§ **Task goal**: Pick every line out of the entries below that holds the string "with", and report them.

§ **Input data**:
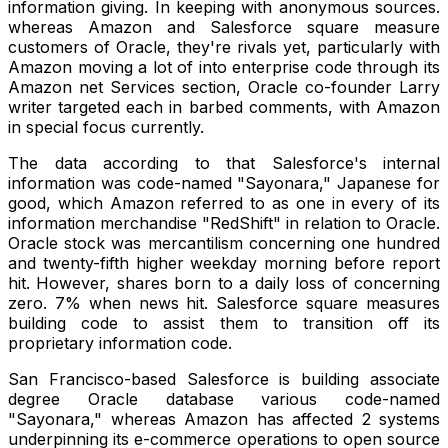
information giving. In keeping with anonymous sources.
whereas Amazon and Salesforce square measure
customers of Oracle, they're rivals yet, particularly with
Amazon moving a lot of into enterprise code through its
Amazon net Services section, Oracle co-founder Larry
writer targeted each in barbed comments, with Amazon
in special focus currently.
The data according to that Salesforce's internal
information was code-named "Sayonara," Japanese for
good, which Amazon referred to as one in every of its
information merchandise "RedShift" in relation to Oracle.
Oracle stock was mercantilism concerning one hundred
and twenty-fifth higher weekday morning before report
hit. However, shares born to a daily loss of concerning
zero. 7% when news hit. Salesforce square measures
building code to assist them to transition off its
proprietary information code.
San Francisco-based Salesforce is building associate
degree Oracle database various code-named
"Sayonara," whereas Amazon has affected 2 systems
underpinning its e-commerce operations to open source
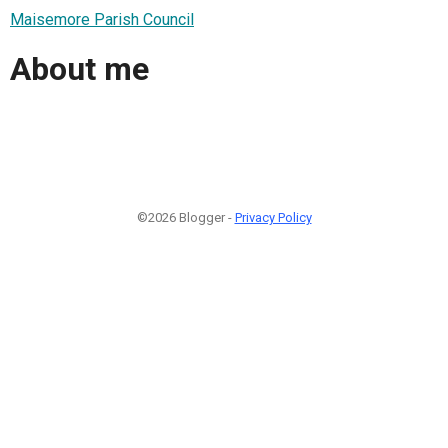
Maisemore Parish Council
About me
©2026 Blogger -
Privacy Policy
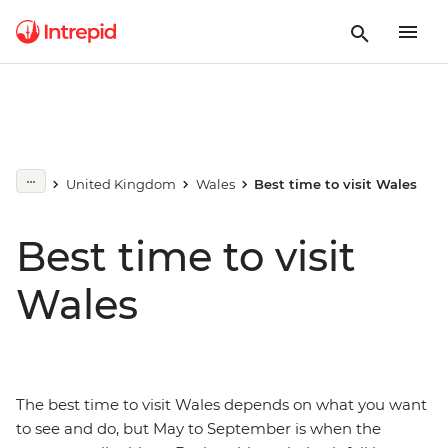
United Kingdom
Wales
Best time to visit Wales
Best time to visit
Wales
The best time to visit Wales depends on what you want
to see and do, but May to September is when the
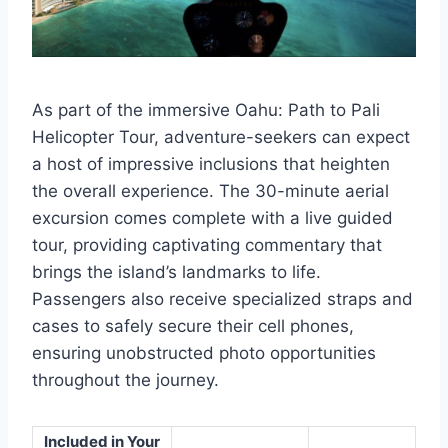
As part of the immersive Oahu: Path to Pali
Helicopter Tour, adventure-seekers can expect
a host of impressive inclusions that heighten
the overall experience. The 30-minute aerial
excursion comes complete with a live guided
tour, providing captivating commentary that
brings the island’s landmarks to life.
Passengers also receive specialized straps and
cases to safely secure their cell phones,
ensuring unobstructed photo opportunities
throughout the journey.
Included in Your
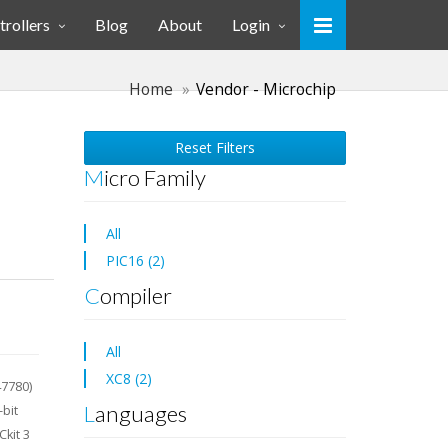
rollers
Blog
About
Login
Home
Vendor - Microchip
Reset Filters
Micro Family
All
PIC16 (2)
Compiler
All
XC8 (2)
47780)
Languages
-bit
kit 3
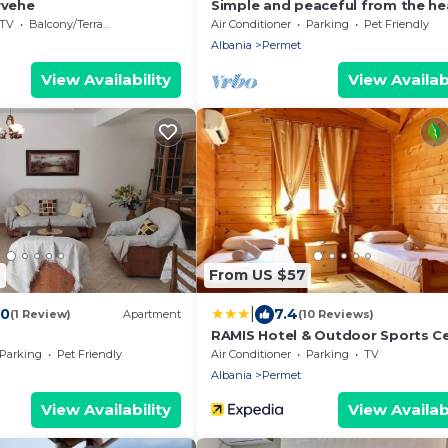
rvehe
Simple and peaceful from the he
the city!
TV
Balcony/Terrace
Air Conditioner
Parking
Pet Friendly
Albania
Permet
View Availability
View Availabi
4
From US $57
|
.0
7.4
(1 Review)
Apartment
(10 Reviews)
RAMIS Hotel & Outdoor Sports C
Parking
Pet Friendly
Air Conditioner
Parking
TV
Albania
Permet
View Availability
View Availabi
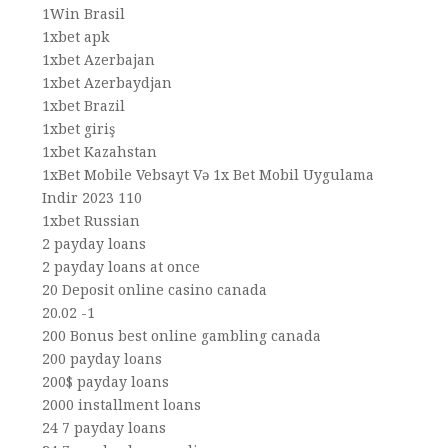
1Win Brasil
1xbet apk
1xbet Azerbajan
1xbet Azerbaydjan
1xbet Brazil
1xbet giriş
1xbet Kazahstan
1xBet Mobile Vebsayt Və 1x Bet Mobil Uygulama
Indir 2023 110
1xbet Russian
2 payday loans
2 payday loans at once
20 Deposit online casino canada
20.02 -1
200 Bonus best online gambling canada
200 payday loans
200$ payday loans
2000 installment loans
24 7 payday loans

---

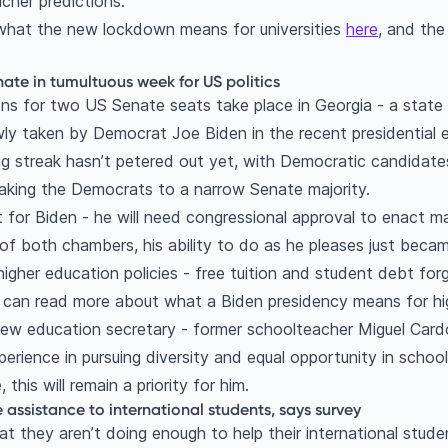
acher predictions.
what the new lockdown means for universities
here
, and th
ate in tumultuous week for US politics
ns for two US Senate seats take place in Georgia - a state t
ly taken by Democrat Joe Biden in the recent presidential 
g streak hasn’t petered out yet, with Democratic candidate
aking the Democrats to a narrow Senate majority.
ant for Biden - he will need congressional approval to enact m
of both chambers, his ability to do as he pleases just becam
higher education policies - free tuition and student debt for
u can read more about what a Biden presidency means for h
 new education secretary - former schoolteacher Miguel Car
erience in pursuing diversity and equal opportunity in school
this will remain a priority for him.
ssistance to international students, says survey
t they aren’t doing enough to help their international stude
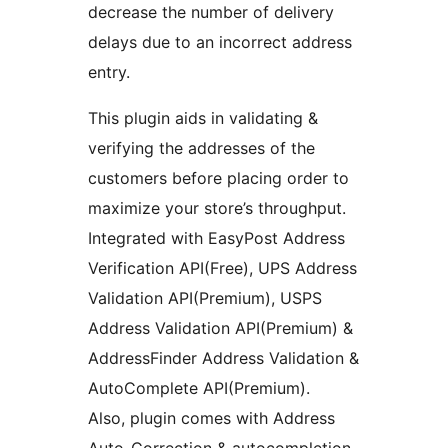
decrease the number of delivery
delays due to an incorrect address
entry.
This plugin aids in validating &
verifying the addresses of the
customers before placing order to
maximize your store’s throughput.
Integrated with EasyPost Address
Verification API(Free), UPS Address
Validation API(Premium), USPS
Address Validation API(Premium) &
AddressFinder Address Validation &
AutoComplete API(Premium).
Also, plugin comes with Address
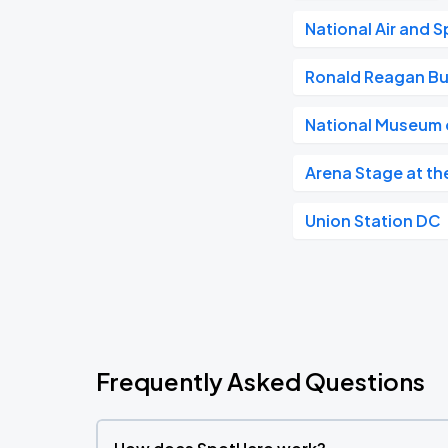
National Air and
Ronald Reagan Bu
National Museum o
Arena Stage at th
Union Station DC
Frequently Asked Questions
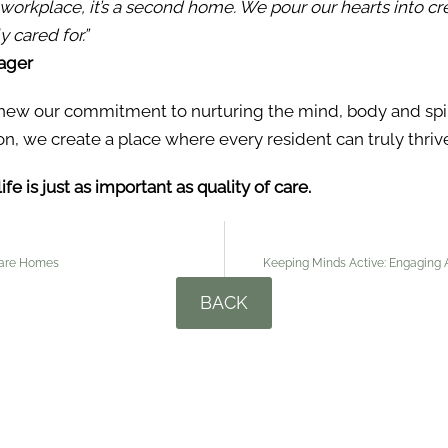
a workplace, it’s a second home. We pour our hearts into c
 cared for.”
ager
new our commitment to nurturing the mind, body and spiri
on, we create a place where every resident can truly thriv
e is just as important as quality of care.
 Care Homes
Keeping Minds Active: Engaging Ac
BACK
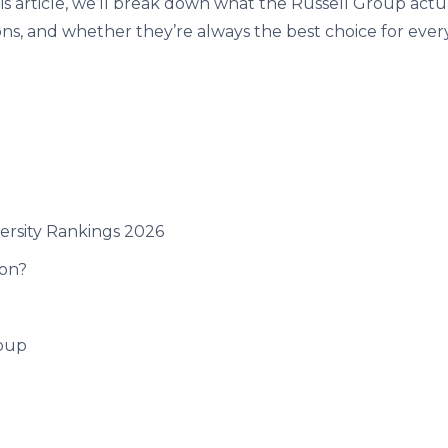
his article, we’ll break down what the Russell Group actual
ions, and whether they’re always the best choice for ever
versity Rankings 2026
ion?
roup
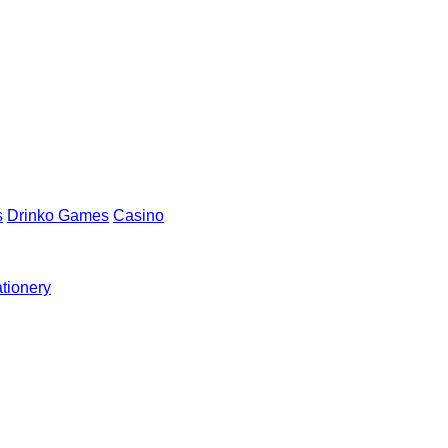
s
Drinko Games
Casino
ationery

...

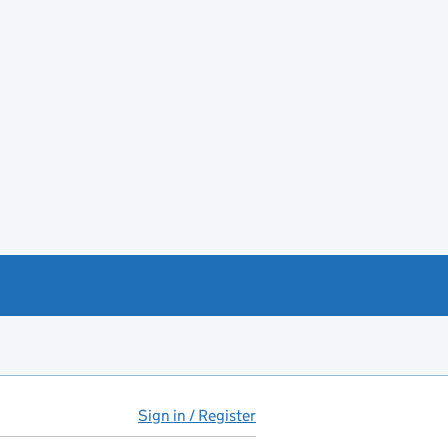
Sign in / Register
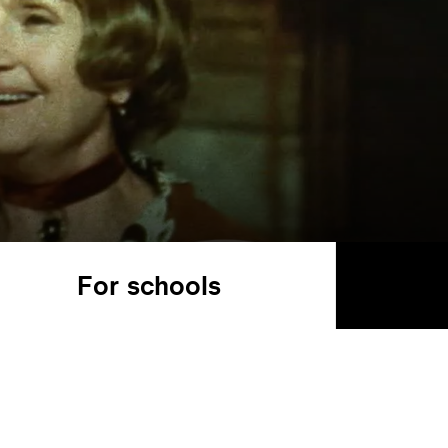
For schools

§ **Task result**:
information giving. In keeping with anonymous sources.
customers of Oracle, they're rivals yet, particularly with
writer targeted each in barbed comments, with Amazon
excursion comes complete with a live guided
g streak hasn’t petered out yet, with Democratic candidate
Integrated with EasyPost Address
Also, plugin comes with Address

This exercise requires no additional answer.